Passage shown
★ ★ ★ ★ ★ ★ ★
# Salt without iodine?



## RUN1251 (Mar 15, 2012)

I keep seeing different situations, such as tanning or canning, where I need to use salt without iodine but all the places where I can find bulk salt such as CostCo or Sams only sell iodine salt. Any suggestions where to purchase large quantities of salt without iodine? I thought about buying rock salt but then I would have to grind it and I don't have that capacity.


----------



## Cotton (Oct 12, 2013)

You can buy salt in 50lb bags and salt blocks at farmers co-ops etc... A grain grinder is a must for a prepper. There are many ways to bust and grind salt.

You can even buy it with specific mineral content...


----------



## Sourdough (May 22, 2010)

Look in the phone book under.......Taxidermy Shops. We get it free by the ton. They give it to hunting guides & outfitters.


----------



## *Andi (Nov 8, 2009)

I can get it at any local grocery store ... If your stores do not carry it ask them to order some in.

Can't hurt to ask.


----------



## catsraven (Jan 25, 2010)

Most grocery stores have pickling salt. You can use that.


----------



## weedygarden (Apr 27, 2011)

RUN1251 said:


> I keep seeing different situations, such as tanning or canning, where I need to use salt without iodine but all the places where I can find bulk salt such as CostCo or Sams only sell iodine salt. Any suggestions where to purchase large quantities of salt without iodine? I thought about buying rock salt but then I would have to grind it and I don't have that capacity.


There are hundreds of varieties of salt out there now. The nutrients in sea salts are supposed to be good for us, but some of those are outrageously priced. I am always looking in the reduced bins and find odd ball salts there sometimes.

I see salt without iodine at my local grocery stores. Walmart might have it, I am not sure. I bought some for salt clay last fall.

What do you need salt without iodine for?


----------



## *Andi (Nov 8, 2009)

weedygarden said:


> There are hundreds of varieties of salt out there now. The nutrients in sea salts are supposed to be good for us, but some of those are outrageously priced. I am always looking in the reduced bins and find odd ball salts there sometimes.
> 
> I see salt without iodine at my local grocery stores. Walmart might have it, I am not sure. I bought some for salt clay last fall.
> 
> What do you need salt without iodine for?


tanning or canning... Per the OP


----------



## OldCootHillbilly (Jul 9, 2010)

Brinin meats best be done with non-iodized salt er it can getta "tinny" taste ta it. I get big bags a salt at the farm store perty cheap.


----------



## dixiemama (Nov 28, 2012)

Amish stores. Our local one has both in 5lb bags.


----------



## weedygarden (Apr 27, 2011)
★ ★ ★ ★ ★ ★ ★
Source data

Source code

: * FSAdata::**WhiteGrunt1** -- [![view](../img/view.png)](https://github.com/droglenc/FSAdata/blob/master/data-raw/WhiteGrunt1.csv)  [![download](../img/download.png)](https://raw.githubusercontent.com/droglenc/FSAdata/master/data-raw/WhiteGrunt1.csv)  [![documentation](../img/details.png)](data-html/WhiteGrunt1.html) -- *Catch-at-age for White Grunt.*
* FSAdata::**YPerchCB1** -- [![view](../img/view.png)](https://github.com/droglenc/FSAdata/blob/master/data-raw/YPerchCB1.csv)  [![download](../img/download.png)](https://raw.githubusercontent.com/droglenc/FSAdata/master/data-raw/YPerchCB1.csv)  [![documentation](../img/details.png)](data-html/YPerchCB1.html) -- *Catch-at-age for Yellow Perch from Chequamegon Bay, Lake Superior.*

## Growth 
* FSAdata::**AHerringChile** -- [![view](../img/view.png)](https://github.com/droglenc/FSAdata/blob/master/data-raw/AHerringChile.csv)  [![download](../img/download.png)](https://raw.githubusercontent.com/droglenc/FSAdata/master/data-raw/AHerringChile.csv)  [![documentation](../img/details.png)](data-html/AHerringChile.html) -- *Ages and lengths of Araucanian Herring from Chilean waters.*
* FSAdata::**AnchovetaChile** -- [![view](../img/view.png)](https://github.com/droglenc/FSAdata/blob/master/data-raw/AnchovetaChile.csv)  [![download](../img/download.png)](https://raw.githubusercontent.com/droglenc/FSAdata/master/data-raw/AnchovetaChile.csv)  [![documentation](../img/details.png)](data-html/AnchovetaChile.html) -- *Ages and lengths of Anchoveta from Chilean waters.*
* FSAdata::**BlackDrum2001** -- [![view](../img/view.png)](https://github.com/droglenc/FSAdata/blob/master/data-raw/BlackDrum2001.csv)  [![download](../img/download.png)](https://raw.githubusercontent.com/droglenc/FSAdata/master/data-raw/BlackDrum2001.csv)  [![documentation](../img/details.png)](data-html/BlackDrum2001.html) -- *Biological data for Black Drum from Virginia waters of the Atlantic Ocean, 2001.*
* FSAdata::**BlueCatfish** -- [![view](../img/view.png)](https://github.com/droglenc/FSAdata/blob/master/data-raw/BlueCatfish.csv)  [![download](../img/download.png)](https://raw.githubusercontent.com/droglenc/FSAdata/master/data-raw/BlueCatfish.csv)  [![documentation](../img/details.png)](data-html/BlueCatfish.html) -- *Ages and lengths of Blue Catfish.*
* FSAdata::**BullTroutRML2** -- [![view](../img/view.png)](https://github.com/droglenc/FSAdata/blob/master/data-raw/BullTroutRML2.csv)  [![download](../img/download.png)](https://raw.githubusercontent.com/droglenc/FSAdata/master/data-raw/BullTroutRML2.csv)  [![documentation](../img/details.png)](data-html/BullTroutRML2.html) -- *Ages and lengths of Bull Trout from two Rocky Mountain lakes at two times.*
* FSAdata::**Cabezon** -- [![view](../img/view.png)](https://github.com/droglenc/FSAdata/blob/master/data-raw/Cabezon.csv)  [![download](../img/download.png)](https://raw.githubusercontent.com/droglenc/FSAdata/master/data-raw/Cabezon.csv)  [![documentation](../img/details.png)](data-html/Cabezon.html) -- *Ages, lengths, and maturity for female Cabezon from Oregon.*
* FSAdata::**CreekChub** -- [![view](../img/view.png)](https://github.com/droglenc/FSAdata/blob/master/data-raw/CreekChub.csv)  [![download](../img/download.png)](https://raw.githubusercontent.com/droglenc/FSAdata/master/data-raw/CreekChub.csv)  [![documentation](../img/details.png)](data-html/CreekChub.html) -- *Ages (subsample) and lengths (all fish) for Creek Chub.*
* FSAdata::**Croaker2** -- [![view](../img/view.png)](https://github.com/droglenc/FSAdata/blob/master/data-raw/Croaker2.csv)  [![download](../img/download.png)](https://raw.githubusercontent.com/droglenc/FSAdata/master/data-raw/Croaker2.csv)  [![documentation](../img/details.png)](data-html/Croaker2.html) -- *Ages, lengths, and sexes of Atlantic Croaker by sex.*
★ ★ ★ ★ ★ ★ ★
Brief 1
In the salt thread, under what heading does Sourdough say to look in the phone book?
Brief 2
Please list every distinct username that posts in the salt thread.
Brief 3
Repeat the salt thread word for word, everything from "Look in the" down to "hurt to ask.".

Reply 1
Taxidermy Shops.

Reply 2
RUN1251, Cotton, Sourdough, *Andi, catsraven, weedygarden, OldCootHillbilly, dixiemama

Reply 3
Look in the phone book under.......Taxidermy Shops. We get it free by the ton. They give it to hunting guides & outfitters.


----------



## *Andi (Nov 8, 2009)

I can get it at any local grocery store ... If your stores do not carry it ask them to order some in.

Can't hurt to ask.